Si le pacte causait un préjudice par sa rédaction ou par la violation de ses termes, cela pourrait justifier le paiement de dommages et intérêts et, dans certains cas, sa résolution judiciaire. La sécurité juridique de l'opération dépend donc autant de la qualité de l'écrit que de sa bonne exécution dans le temps.
Cohérence et compatibilité
Il est essentiel d'assurer la cohérence et la compatibilité entre les clauses, en particulier lorsqu'elles confèrent alternativement des droits à des actionnaires de natures différentes. La bonne mise en œuvre du pacte dépend de la proportionnalité et de la finalité des clauses : celles-ci doivent s'articuler clairement, sans se contredire ni se neutraliser.
Une difficulté fréquente tient à la coexistence de plusieurs générations de pactes au gré des tours de financement. Maintenir un document unique, à jour et coordonné avec les statuts et le registre des titres évite les contradictions et les zones grises.
L'apport d'Equisafe : du pacte écrit à l'exécution sécurisée
Le pacte d'associés reste un instrument juridique.
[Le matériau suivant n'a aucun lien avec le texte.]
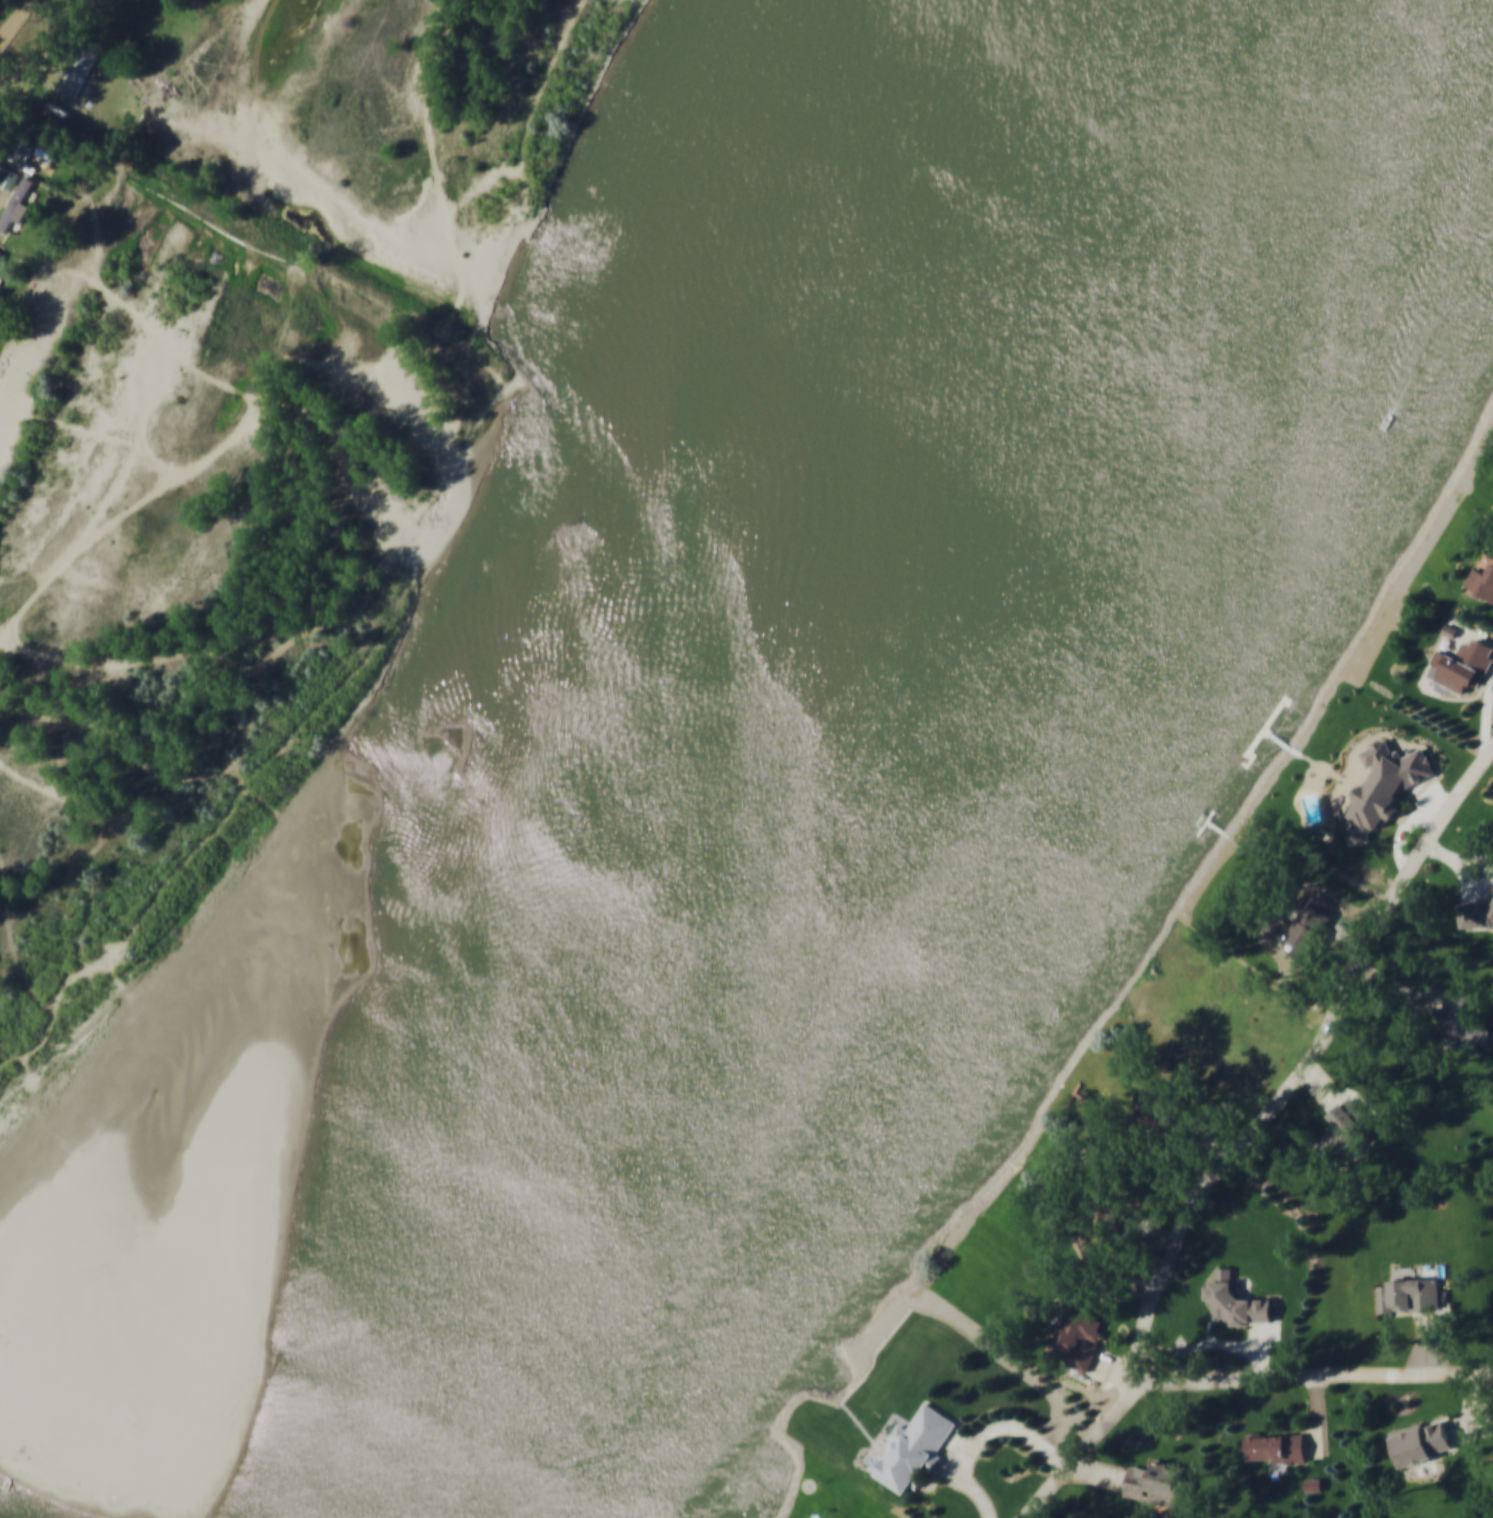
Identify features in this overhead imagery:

Mais sa valeur opérationnelle dépend de la fidélité avec laquelle il est exécuté au quotidien. C'est là qu'Equisafe intervient.
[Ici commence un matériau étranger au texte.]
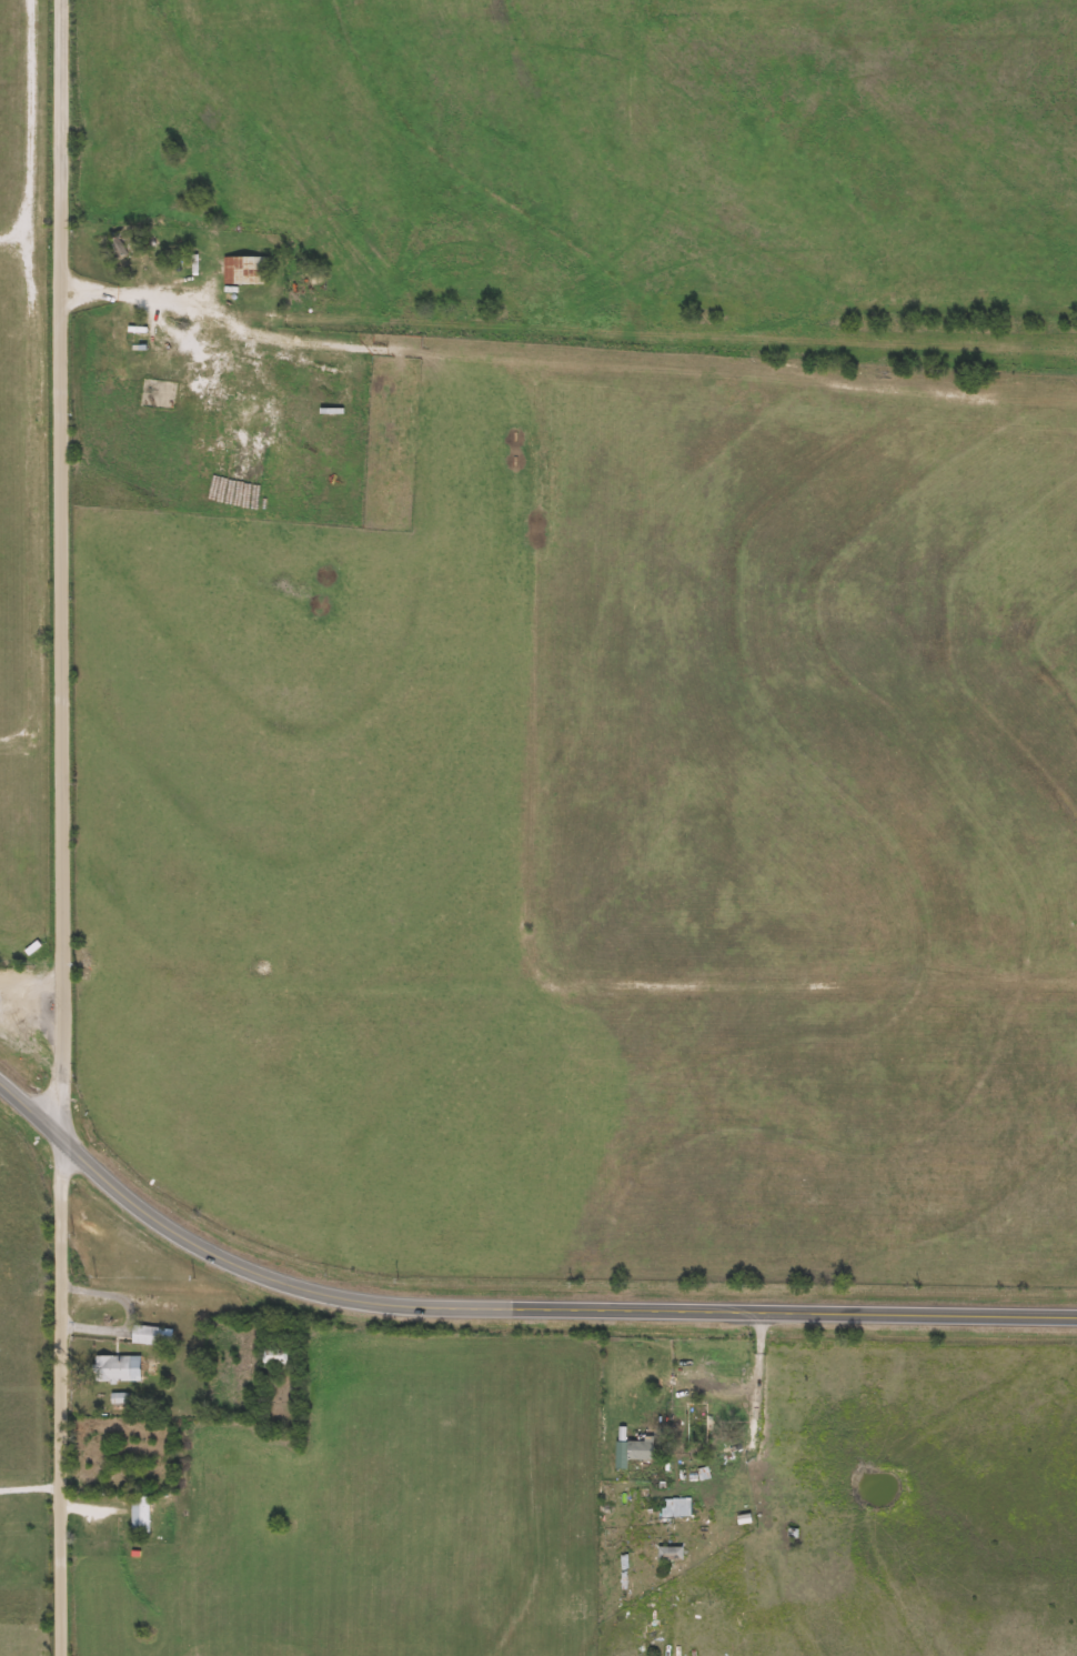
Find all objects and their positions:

- Tokenisation des titres sur blockchains EVM. Les titres financiers sont représentés sous forme de tokens, ce qui offre un registre unique, traçable et auditable des porteurs et de leurs mouvements.
- Conformité réglementaire native. Notre infrastructure est conçue dans le respect des exigences de l'AMF et du règlement MiCA, afin que la tokenisation et les opérations sur titres s'inscrivent dans un cadre maîtrisé.
- Sécurité de niveau institutionnel. La gestion des titres et des transferts repose sur des standards de sécurité élevés, indispensables pour les fondateurs comme pour les investisseurs.
- Exécution alignée sur le pacte. Les règles de transfert, d'agrément ou de préemption se reflètent dans la gestion du registre, limitant les risques de cession non conforme et facilitant les distributions financières.
En définitive, le pacte d'actionnaires demeure un outil souple et discret qui, rigoureusement établi, permet aux signataires d'optimiser leur participation et d'éviter des situations de blocage préjudiciables à la société. Associé à une infrastructure de tokenisation conforme et sécurisée, il devient un instrument vivant, exécuté avec fidélité tout au long de la vie du capital.